--- TO DO ---
Reproduce exactly the lines of the material beneath, from the line that contains "ring pip: (175, 226)" to the line that contains "index mcp: (104, 102)", both included, and no other lines.

--- DATA FOR THE TASK ---
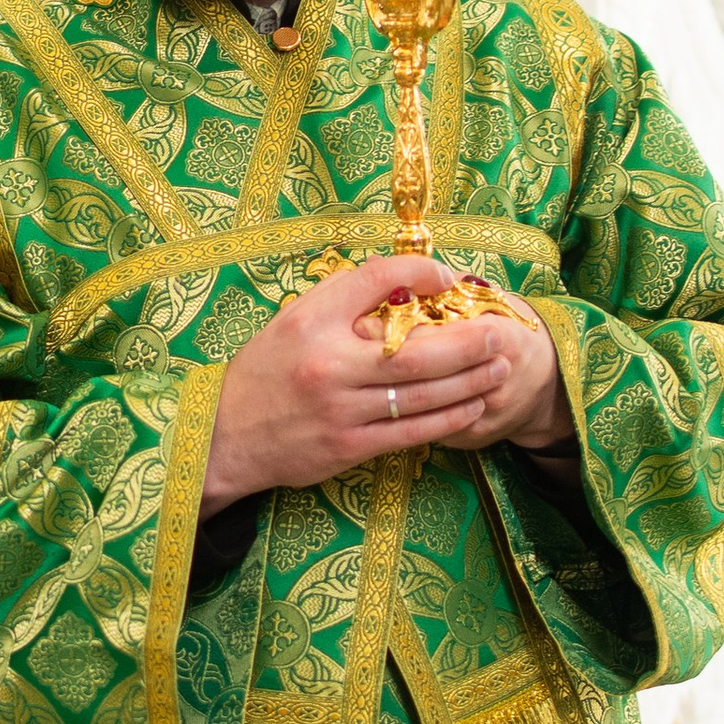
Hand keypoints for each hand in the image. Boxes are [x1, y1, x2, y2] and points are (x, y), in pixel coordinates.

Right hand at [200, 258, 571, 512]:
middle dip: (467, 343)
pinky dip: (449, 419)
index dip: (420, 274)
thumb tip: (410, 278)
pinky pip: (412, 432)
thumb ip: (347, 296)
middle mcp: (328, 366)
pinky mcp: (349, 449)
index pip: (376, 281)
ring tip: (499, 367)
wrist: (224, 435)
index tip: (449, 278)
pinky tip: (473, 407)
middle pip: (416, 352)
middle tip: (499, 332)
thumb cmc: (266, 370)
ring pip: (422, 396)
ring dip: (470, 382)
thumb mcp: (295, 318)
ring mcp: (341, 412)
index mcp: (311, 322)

--

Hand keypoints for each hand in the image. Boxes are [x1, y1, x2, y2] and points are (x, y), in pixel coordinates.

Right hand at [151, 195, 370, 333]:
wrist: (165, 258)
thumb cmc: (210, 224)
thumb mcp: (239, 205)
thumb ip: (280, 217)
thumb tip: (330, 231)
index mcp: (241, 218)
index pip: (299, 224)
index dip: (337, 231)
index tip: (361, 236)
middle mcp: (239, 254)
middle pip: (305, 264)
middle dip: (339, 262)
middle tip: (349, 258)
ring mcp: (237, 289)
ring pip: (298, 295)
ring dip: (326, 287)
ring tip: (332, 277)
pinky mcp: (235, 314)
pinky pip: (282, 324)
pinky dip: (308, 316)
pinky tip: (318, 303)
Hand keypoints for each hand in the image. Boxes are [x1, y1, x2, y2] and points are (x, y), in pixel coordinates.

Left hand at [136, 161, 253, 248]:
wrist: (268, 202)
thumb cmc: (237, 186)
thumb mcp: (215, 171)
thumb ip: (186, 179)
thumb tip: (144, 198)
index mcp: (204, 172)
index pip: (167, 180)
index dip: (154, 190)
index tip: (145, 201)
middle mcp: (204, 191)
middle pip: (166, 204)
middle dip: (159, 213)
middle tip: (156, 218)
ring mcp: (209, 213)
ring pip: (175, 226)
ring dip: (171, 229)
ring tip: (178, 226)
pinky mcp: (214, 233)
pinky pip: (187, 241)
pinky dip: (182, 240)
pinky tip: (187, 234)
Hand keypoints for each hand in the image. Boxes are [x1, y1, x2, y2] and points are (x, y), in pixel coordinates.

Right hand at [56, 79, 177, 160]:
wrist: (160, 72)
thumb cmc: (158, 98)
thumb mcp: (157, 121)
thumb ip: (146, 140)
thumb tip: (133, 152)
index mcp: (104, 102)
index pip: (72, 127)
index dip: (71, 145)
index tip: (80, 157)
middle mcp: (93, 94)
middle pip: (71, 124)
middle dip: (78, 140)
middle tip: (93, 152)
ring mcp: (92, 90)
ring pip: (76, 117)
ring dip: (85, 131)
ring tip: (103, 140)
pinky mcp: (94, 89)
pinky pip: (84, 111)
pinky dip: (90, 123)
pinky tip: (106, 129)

--

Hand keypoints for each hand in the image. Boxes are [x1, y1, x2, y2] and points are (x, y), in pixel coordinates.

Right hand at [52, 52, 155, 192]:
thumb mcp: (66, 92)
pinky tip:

--- EXERCISE RESULT ---
ring pip: (175, 226)
ring dip: (171, 229)
ring tip: (178, 226)
pinky mcp: (214, 233)
pinky pip: (187, 241)
pinky dip: (182, 240)
pinky tip: (187, 234)
Hand keypoints for each hand in the image. Boxes are [x1, y1, x2, y2] and points are (x, y), in pixel coordinates.

Right hand at [56, 79, 177, 160]:
wrist: (160, 72)
thumb cmc: (158, 98)
thumb mcp: (157, 121)
thumb ip: (146, 140)
thumb tip: (133, 152)
index mcp: (104, 102)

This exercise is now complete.